Geneva: With schools reopening at many places, the use of public health and social measures (PHSM), including physical distancing, cleaning hands, coughing into a bent elbow or a tissue, adequate ventilation in indoor settings, and masks, should be consistently and appropriately implemented for all ages in schools, especially since children under the age of 12 years are generally not yet eligible for vaccination, the World Health Organization has cautioned.
Outbreaks of COVID-19 have been identified in secondary schools, summer camps and day, particularly when neither physical distancing nor masks were used to reduce risk. There is some preliminary evidence that children may be less infectious, than adolescents and adults, as measured by secondary attack rates.
Children and adolescents who become infected with SARS-CoV-2 shed the virus in their respiratory tract and may also shed virus in their faeces. Among individuals who were positive for SARS-CoV-2 who were tested at the same time point after symptom onset, SARS-CoV-2 viral RNA shedding in the respiratory track appeared similar in children, adolescents and adults.
The relationship between age, viral load and transmission across the full symptom spectrum of SARS-CoV2 infection has not been comprehensively investigated because people with no, or mild, symptoms are seldom tested systematically, the WHO stated today.
Thus, it said, the relative transmissibility of SARS-CoV2 at different ages remains uncertain, largely due to the challenges involved in disentangling the influences of biological, host, virus and environmental factor.
Younger children (under five years old, older children and adolescents (10 to 19 years old) usually have fewer and milder symptoms of SARS-CoV2 infection than adults >25 years old and are less likely than adults to experience severe COVID-19.
Milder symptoms and asymptomatic presentation often mean less frequent care seeking for these groups; thus, children and adolescents tend to be tested less frequently and cases may go unreported. Early reports suggested an age-dependent risk of severe disease with those under one year experiencing more severe disease, although several reviews show that neonates (first 28 days of life) have mild disease as compared to other paediatric patients.
WHO warned that the frequency and characteristics of prolonged clinical symptoms (known as post COVID-19 condition, or post-acute sequelae of SARS-CoV-2 infection) in children and adolescents are still under investigation.
Moreover, a hyper-inflammatory syndrome, referred to as paediatric inflammatory multisystem syndrome,temporally associated with SARS-CoV-2 (PIMS-TS) in Europe and multisystem inflammatory syndrome in children (MIS-C) in the United States of America, although rare, can occur, and complicates recovery from COVID-19.
The severity of disease in children and adolescents caused by SAR-CoV-2 variants of concern(VOC), in comparison with non-VOC lineages, remains under investigation, it stated.
The risk of transmission to and from children and adolescents depends on contextual factors such as the level of community transmission and the measures implemented to control the virus, host factors in the child, as well as biological factors related to the virus itself. However, children and adolescents of all ages become infected and also transmit SARS-CoV-2 to others.
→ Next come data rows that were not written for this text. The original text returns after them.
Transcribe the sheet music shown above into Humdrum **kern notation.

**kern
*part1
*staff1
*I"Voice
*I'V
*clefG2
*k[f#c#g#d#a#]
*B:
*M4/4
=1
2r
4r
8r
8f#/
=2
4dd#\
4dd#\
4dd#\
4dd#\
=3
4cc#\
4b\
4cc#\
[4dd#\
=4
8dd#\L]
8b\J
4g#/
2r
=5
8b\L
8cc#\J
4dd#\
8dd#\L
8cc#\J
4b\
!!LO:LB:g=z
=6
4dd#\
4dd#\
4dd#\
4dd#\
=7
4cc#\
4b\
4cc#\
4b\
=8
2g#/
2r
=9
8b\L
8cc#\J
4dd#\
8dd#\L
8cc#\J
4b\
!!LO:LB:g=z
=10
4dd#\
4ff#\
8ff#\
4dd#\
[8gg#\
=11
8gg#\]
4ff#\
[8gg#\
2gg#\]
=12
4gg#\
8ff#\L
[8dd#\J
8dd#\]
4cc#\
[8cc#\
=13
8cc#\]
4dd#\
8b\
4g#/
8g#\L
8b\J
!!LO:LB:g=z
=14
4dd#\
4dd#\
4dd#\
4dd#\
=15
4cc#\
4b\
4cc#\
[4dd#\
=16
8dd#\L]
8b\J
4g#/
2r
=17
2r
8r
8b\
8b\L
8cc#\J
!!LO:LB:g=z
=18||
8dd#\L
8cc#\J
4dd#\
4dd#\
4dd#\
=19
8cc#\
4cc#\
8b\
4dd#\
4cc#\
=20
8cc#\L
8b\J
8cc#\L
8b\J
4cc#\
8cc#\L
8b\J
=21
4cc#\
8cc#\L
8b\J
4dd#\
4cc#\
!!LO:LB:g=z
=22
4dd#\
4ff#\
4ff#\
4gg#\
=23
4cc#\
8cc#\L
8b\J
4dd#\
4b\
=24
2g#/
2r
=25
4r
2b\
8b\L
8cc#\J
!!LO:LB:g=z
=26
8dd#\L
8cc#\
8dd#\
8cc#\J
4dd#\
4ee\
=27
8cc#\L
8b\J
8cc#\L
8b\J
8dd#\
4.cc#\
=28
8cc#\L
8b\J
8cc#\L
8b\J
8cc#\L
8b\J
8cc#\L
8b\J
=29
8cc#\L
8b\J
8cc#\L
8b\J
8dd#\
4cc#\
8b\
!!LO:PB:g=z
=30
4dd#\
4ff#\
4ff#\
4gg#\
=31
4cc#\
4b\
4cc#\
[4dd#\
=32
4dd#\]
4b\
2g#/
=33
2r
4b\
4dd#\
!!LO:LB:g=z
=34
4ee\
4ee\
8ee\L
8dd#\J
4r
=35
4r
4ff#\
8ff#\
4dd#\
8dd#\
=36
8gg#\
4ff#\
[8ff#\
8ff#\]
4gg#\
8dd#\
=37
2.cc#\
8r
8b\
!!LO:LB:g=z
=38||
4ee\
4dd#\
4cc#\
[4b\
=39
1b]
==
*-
When infected with SARS-CoV-2, these children and adolescents generally present with milder symptoms of COVID-19 disease; although infection with the variants of SARS CoV-2, including the Delta variant, require more investigation to determine if this will remain the case.
WHO stated that younger children may be less susceptible than older children and adolescents, but the precise role of children and adolescents in the overall transmission of SARS-CoV-2 still requires further investigation.It further noted that children under the age of one year and within the neonatal period (first 28 days after birth) have a higher risk of diseases which have overlapping presentation with COVID-19, such as pneumonia and malaria.
Additionally, age disaggregation has not been systematically provided in the current literature and the results of these studies are context-specific such as timing within the pandemic and an emphasis on hospitalized patients.
The risk of becoming infected with SARS-CoV-2 depends on a combination of susceptibility (host biological factors), biological properties of the virus, environmental factors associated with exposure type (going to work, or school etc.) and exposure intensity (level of community transmission and adherence to public health and social measures (PHSM)).
Multiple population-based SARS-CoV-2 sero-prevalence and viral shedding studies have investigated whether children and adolescents are infected at the same rate as adults, but the results have been mixed, possibly because of the studies being conducted at different time points in the pandemic when populations were subjected to different levels of PHSM20. Even so, we do know that children of all ages can become infected and can spread the virus to others.
Data on the global incidence of COVID-19 in adolescents suggests they test positive for SARS-CoV-2 at a higher proportion than children, however, sero-prevalence surveys are needed to provide more information.
Additionally, more detailed epidemiological information about the factors influencing susceptibility of children and adolescents to the new SARS-CoV-2 variants is urgently needed, it stated.